A further embodiment is directed to a computer-implemented method for generating an interactive application of a worksheet and comprises receiving respective electronic data of respective worksheets from or published by a tax authority or other source and parsing respective electronic data. The method further comprises generating respective interactive worksheet applications embodying respective executable instructions based at least in part upon respective parsed electronic data. An interactive worksheet application is generated for each worksheet.
Another embodiment is directed to a computer-implemented method for generating an interactive application of a worksheet that comprises receiving respective electronic data of respective worksheets from or published by a tax authority or other source, and parsing respective electronic data. The method further comprises generating interactive worksheet applications embodying respective executable instructions for a plurality of worksheets based at least in part upon respective parsed electronic data of the plurality of worksheets. An interactive worksheet application is generated for multiple worksheets related to the same tax topic, e.g., worksheets related to investments, or worksheets related to deductions for business expenses. Thus, multiple worksheets can be accessed by executing a single application generated according to embodiments.
Yet another embodiment is directed to a computer-implemented method for generating an interactive application of a worksheet and comprises receiving data of an electronic publication including a worksheet in a Standard Generalized Markup Language (SGML) format. The method further comprises converting the SGML publication to another format such as an Extensible Markup Language (XML) format. The method further comprises extracting a worksheet from the publication in the other format, e.g., from the XML publication, and applying a rule, such as an extensible style sheet language transformation (ESLT) rule, to the XML worksheet. A result of application of the rule is generation of an XML input worksheet, which is parsed. The method further comprises generating an interactive worksheet application embodying an executable instruction based at least in part upon the parsed XML worksheet.
Further embodiments are directed to articles of manufacture or computer program products comprising a non-transitory, computer readable storage medium having instructions embodied within an application or program which, when executed by a computing apparatus, such as a computer or mobile communication device, cause the one or more processors to execute a process for implementing embodiments directed to automatic transformation a worksheet into an interactive worksheet application and generating an interactive application of a worksheet.

Dataset excerpts -
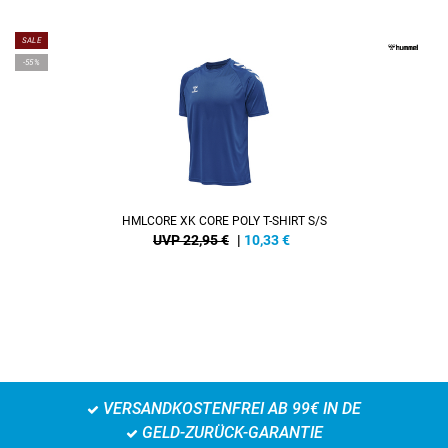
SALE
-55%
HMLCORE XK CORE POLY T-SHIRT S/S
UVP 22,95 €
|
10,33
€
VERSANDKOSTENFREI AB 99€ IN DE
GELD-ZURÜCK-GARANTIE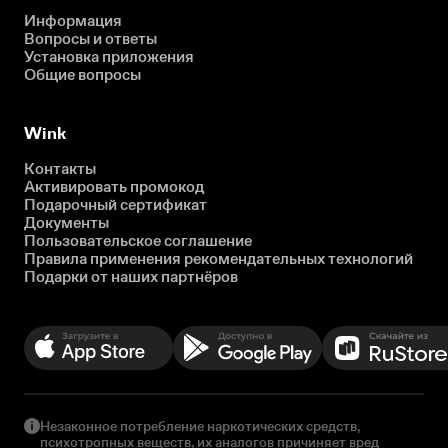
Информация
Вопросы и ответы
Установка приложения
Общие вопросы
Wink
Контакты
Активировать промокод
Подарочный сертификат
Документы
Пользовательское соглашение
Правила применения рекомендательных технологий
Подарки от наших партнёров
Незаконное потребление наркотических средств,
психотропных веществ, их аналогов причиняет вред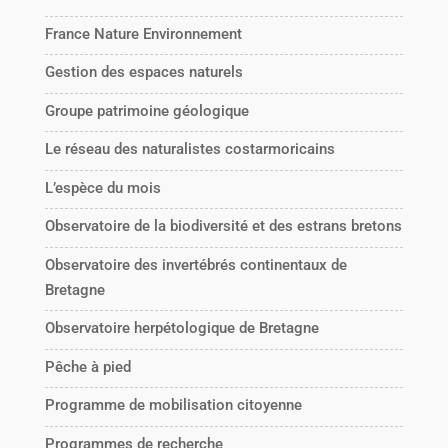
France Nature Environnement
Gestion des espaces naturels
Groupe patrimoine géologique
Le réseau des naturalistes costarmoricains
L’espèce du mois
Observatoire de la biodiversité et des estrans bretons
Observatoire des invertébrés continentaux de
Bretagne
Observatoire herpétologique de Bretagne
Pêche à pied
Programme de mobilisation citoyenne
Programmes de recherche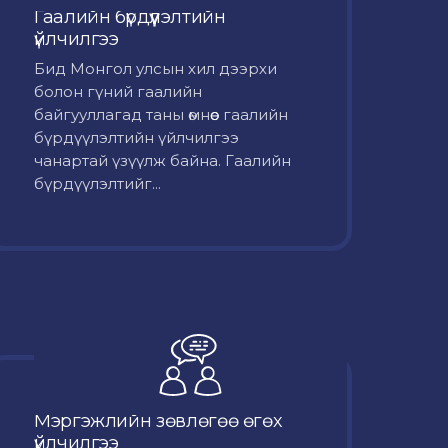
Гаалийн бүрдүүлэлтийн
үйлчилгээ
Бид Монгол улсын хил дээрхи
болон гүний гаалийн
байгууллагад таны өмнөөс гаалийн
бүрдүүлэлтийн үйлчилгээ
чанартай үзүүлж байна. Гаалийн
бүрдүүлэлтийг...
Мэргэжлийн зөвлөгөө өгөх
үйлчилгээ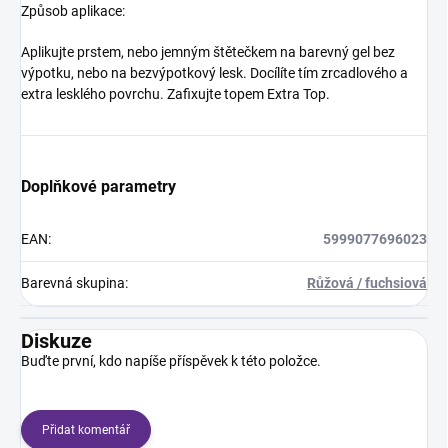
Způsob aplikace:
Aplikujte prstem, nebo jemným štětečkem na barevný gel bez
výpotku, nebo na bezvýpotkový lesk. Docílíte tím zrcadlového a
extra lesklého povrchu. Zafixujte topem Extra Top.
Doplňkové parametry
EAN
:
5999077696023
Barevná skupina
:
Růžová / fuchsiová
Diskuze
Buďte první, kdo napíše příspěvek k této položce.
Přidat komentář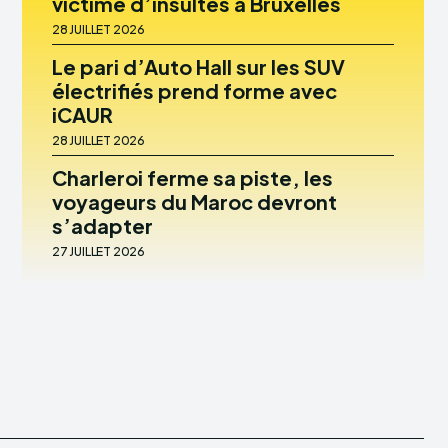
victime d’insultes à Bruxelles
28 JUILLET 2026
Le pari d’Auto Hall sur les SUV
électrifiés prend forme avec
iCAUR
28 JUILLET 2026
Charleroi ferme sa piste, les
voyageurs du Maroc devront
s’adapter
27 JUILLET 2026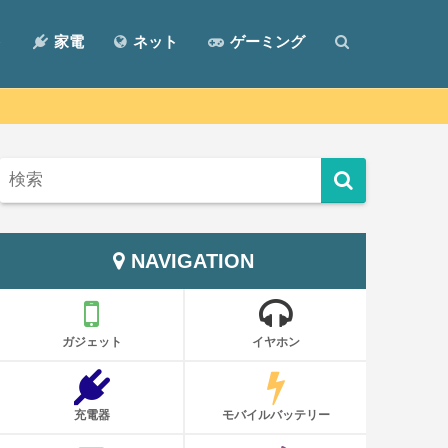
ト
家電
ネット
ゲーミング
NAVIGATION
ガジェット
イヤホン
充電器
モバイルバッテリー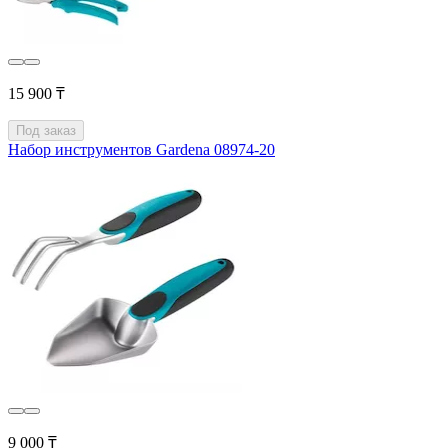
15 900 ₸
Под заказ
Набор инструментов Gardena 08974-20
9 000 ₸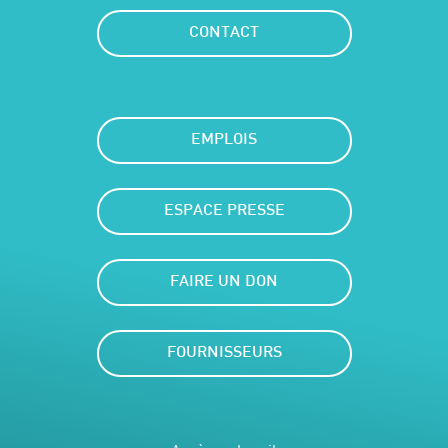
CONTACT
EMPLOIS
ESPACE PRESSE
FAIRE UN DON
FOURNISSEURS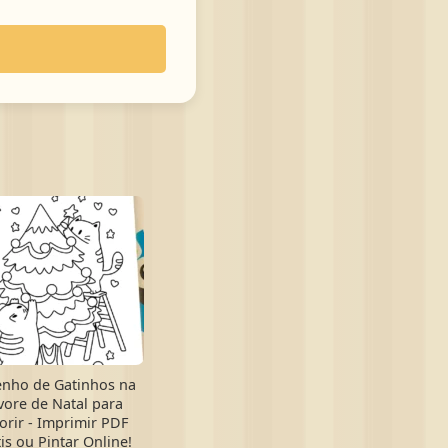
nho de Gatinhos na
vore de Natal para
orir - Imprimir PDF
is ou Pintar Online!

Request - Can you repeat the passage from the worksheet text above, starting with "Yet another embodiment" and going on through "parsed XML worksheet."?

Written reply -
Yet another embodiment is directed to a computer-implemented method for generating an interactive application of a worksheet and comprises receiving data of an electronic publication including a worksheet in a Standard Generalized Markup Language (SGML) format. The method further comprises converting the SGML publication to another format such as an Extensible Markup Language (XML) format. The method further comprises extracting a worksheet from the publication in the other format, e.g., from the XML publication, and applying a rule, such as an extensible style sheet language transformation (ESLT) rule, to the XML worksheet. A result of application of the rule is generation of an XML input worksheet, which is parsed. The method further comprises generating an interactive worksheet application embodying an executable instruction based at least in part upon the parsed XML worksheet.